A silver mark of a ' flowered v' is seen twice on the microscope. This was used for taxation in the Netherlands on foreign and old small objects of silver or gold and ultimately confirms that the microscope was in the Netherlands between 1814 and 1831. Further hallmarks are one used briefly in 1807, a ‘crowned O’, which overlapped by an ‘&’ used in the Southern Netherlands (now Belgium) from 1809-1814. The importance of these hallmarks is that they place the microscope in its country of manufacture in the early 19th century, at least 70 years before the first facsimile microscopes were made by the prominent member of both the Queckett Microscopical Club and the Royal Microscopical Society, John Mayall.



The wings on the threaded screws are a slightly different shape to the other known microscopes by Leeuwenhoek, where this places the current microscope in the chronology of his instrument making may never be known: there is no consensus on how he adapted his design over his 50 years of activity. The presence of an engraved ‘4’ in the corner of the plate suggest the previously unidentified mark is indeed a ’3’ on the Maitland/Artis copy (sold Christie’s South Kensington, 8 April 2009, lot 88). The significance of these numbers is not known, but has precedent in the copies described by Martin Folkes in 1737 as being in cases numbered 15-27.

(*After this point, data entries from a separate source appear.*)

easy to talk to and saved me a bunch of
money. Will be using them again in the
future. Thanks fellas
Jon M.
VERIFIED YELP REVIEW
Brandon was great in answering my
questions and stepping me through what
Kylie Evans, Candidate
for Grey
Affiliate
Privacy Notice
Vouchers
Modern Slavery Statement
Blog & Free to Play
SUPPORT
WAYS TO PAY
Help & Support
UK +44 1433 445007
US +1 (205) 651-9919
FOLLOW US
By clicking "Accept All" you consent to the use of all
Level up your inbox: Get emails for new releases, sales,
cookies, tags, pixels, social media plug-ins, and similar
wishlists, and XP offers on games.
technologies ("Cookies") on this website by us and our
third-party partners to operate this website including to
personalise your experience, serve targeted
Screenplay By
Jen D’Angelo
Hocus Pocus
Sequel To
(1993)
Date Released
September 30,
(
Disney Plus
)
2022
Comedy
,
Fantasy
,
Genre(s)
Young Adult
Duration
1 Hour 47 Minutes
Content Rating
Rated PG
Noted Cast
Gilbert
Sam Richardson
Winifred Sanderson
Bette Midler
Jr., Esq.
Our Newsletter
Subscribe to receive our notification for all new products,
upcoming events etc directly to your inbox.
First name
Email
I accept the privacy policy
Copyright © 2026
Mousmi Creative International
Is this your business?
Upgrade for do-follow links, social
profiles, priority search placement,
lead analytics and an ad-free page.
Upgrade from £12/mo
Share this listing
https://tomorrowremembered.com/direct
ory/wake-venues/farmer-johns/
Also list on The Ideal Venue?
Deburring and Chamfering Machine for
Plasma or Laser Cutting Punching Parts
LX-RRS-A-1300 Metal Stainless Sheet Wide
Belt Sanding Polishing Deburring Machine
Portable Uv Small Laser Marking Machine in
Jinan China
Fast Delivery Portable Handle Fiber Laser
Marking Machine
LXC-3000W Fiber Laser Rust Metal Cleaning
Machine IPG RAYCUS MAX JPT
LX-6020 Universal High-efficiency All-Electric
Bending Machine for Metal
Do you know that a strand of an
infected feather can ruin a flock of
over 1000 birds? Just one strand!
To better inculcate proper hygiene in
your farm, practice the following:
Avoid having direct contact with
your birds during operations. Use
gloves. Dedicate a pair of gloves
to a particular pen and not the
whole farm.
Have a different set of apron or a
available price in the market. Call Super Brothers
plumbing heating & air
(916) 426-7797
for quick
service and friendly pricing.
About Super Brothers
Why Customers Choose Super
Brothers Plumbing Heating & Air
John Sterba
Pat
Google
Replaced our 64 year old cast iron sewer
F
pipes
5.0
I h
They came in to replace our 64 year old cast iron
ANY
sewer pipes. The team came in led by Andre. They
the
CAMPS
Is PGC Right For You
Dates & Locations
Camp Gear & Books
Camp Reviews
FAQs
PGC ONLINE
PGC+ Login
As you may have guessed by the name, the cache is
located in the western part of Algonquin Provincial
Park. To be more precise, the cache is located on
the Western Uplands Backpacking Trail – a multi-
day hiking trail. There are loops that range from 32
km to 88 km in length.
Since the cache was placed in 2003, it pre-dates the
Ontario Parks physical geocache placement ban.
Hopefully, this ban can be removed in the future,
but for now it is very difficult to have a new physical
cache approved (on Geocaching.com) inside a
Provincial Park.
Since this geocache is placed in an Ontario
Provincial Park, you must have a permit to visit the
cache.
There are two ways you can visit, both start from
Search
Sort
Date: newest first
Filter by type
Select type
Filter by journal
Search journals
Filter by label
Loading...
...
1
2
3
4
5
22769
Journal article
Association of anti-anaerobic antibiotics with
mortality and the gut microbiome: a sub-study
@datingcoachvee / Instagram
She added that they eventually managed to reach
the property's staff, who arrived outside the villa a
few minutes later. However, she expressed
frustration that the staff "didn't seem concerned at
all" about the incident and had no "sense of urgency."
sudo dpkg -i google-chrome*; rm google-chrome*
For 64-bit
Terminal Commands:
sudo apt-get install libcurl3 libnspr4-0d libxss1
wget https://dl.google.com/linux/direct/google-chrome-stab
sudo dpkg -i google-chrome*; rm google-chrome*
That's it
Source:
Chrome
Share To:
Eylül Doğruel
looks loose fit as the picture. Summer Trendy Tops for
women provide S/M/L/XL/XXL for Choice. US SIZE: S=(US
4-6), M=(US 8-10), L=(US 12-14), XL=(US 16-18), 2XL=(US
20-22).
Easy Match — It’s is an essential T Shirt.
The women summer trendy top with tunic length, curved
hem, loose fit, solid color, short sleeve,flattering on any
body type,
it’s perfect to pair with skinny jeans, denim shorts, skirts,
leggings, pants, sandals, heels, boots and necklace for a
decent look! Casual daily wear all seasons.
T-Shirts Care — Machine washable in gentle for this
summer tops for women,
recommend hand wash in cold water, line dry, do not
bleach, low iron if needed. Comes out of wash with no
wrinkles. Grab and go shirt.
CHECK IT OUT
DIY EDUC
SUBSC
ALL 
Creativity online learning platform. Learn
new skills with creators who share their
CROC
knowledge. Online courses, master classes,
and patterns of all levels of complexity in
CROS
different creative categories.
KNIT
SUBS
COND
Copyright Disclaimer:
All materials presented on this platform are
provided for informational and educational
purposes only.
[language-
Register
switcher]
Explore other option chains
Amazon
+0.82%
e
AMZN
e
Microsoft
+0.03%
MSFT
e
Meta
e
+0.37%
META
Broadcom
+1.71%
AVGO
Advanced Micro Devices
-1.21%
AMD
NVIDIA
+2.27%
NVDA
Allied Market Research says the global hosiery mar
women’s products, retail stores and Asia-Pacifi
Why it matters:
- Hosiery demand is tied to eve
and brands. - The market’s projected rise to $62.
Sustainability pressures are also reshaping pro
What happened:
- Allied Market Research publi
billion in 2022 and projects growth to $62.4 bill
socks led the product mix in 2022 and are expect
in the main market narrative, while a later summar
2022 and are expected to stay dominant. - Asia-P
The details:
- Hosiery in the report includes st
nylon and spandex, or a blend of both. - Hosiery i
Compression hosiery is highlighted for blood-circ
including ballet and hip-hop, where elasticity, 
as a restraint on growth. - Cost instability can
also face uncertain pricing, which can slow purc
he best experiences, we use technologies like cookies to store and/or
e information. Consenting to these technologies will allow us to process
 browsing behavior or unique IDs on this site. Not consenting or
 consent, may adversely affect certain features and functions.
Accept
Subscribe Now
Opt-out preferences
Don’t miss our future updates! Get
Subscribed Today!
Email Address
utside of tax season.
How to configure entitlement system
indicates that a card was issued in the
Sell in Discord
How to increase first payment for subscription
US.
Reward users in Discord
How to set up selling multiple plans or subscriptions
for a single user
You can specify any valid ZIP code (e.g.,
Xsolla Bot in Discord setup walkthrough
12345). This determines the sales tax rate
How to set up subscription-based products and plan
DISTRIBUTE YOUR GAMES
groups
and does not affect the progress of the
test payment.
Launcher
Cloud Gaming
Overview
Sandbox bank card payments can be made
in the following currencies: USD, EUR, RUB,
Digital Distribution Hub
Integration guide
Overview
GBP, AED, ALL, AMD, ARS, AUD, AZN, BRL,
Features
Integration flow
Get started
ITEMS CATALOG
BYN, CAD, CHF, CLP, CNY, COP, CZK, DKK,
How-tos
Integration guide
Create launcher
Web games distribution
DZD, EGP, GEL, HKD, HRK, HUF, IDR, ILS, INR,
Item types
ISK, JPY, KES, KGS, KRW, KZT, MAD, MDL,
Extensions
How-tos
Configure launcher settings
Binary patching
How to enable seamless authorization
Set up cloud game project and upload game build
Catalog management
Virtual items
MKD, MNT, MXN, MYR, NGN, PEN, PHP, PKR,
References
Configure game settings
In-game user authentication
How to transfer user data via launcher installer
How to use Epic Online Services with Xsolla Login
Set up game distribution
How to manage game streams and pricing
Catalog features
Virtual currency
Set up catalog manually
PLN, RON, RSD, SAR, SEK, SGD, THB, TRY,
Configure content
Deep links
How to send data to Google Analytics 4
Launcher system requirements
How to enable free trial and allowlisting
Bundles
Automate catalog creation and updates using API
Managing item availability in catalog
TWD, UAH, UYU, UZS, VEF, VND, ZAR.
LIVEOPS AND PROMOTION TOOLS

Leeuwenhoek presented two of his microscopes to Queen Mary of England and Czar Peter 'The Great' of Russia, and gifted 26 of his silver microscopes to the Royal Society (now lost).

The discovery of a second silver Leeuwenhoek microscope in the UK in the last decade might at first be suggestive of the reappearance of the lost Royal Society set, but the hallmarks placing both in the Netherlands at a point in 1814-31 would rule that out. In all he is thought to have made over 322 microscopes, and a further 237 lenses. Most of these are recorded in the 1747 auction of his daughter Maria’s estate. Alas their survival rate has not been high. Only nine were known to be extant in 1983 for the exhibition held jointly at the Boerhaave and London Science Museums, Beads of glass. Since then three others have been discovered and are now in the collections of: the Boerhaave Museum; the Planetarium Zuylenburg collection; and the Camacho collection. This microscope is an important thirteenth addition to Leeuwenhoek’s oeuvre, and boasts the most high powered lens to survive.